Öffentlichkeit als Risiko
Was in ihrer Autobiografie besonders auffällt, ist die ambivalente Haltung zur medialen Aufmerksamkeit. Auf der einen Seite steht die Sogwirkung des Ruhms, der Wunsch nach Gesehenwerden. Auf der anderen die tiefe Enttäuschung über eine Öffentlichkeit, die sie schnell idealisierte – und noch schneller fallen ließ. Boulevardjournalismus, Klatschpresse, Reality-TV – sie alle zeichneten ein Bild von Abd el Farrag, das zwischen Karikatur und Mitleidsfigur schwankte. Der Versuch, dieses Bild selbst zu korrigieren, ist vielleicht das tragende Motiv ihres Buches.

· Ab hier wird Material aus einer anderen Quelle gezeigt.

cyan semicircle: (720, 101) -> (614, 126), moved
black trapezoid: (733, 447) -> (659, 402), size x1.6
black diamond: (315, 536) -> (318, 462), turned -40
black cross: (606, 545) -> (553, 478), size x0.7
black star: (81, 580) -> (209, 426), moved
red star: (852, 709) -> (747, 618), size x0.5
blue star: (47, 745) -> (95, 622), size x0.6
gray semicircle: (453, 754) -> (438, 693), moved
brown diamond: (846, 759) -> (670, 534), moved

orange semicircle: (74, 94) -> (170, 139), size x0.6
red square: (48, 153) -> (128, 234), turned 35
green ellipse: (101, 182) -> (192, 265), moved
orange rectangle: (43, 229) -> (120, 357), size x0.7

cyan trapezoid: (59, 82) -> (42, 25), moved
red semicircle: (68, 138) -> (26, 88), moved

Dabei bleibt unklar, wie sehr sie selbst an diesem Bild mitwirkte – oder es schlicht ertrug. Ihre Rolle als „berühmte Ex“ wurde nie von einer eigenen, künstlerisch oder medial konsolidierten Identität abgelöst. Ihr öffentliches Dasein war reaktiv, nicht aktiv – ein Leben im Dauerkommentar, ohne eigene Stimme. „Achterbahn“ ist insofern auch ein verspäteter Versuch, diese Stimme zurückzuerlangen.
Zwischen Fragment und Vermächtnis
Nach ihrem Tod erhält dieses Buch eine neue, beinahe ungewollte Dimension. Es liest sich wie das Zeugnis einer Frau, die nicht wirklich wusste, wie man mit Öffentlichkeit umgeht – und auch nicht, wie man ihr entkommt. Es ist keine Autobiografie mit Happy End, kein glamouröses „Ich hab’s doch geschafft“-Narrativ, sondern ein melancholischer Lebensbericht mit offenen Wunden. Vielleicht ist es genau deshalb so berührend.

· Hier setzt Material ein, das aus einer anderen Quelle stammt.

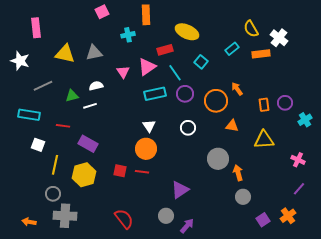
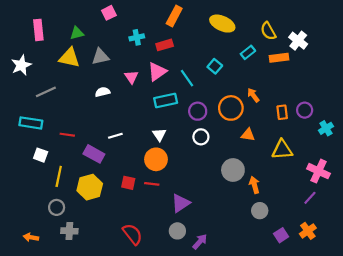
orange rectangle: (146, 15) -> (174, 16), moved, turned 30
yellow ellipse: (187, 32) -> (222, 24), moved
red rectangle: (165, 50) -> (165, 45), moved
white star: (20, 61) -> (21, 65), turned 30
purple circle: (185, 94) -> (198, 111), moved
green triangle: (72, 96) -> (77, 33), moved
white line: (90, 106) -> (115, 136), moved
pink cross: (298, 160) -> (319, 171), size x1.5
purple line: (299, 189) -> (310, 198), moved
purple triangle: (180, 190) -> (181, 203), moved
gray cross: (65, 216) -> (69, 231), size x0.7

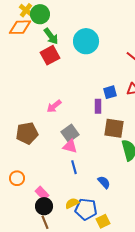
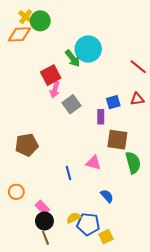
green arrow: (51, 36) -> (73, 58), moved
red square: (50, 55) -> (51, 75), moved
pink arrow: (54, 106) -> (55, 90), moved, turned -35
gray square: (70, 133) -> (72, 104), moved
pink triangle: (70, 146) -> (93, 163), moved
blue line: (74, 167) -> (68, 173), moved

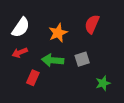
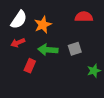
red semicircle: (92, 24) -> (84, 17), turned 66
orange star: (58, 33) -> (43, 25), moved

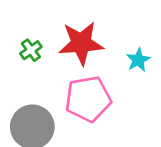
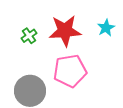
cyan star: (138, 60) -> (106, 28), moved

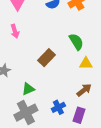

Nadja Abd el Farrags „Achterbahn“ ist kein literarisches Ereignis, aber ein wichtiges Zeitdokument. Es beschreibt ein Leben, das sich der öffentlichen Wahrnehmung nie ganz entziehen konnte – und daran zerbrach. Ihr Tod wirft ein neues Licht auf diesen Text, der nun wie ein stilles Vermächtnis wirkt: eine Warnung, ein Versuch der Selbstbeschreibung, ein letzter Blick hinter die Fassade.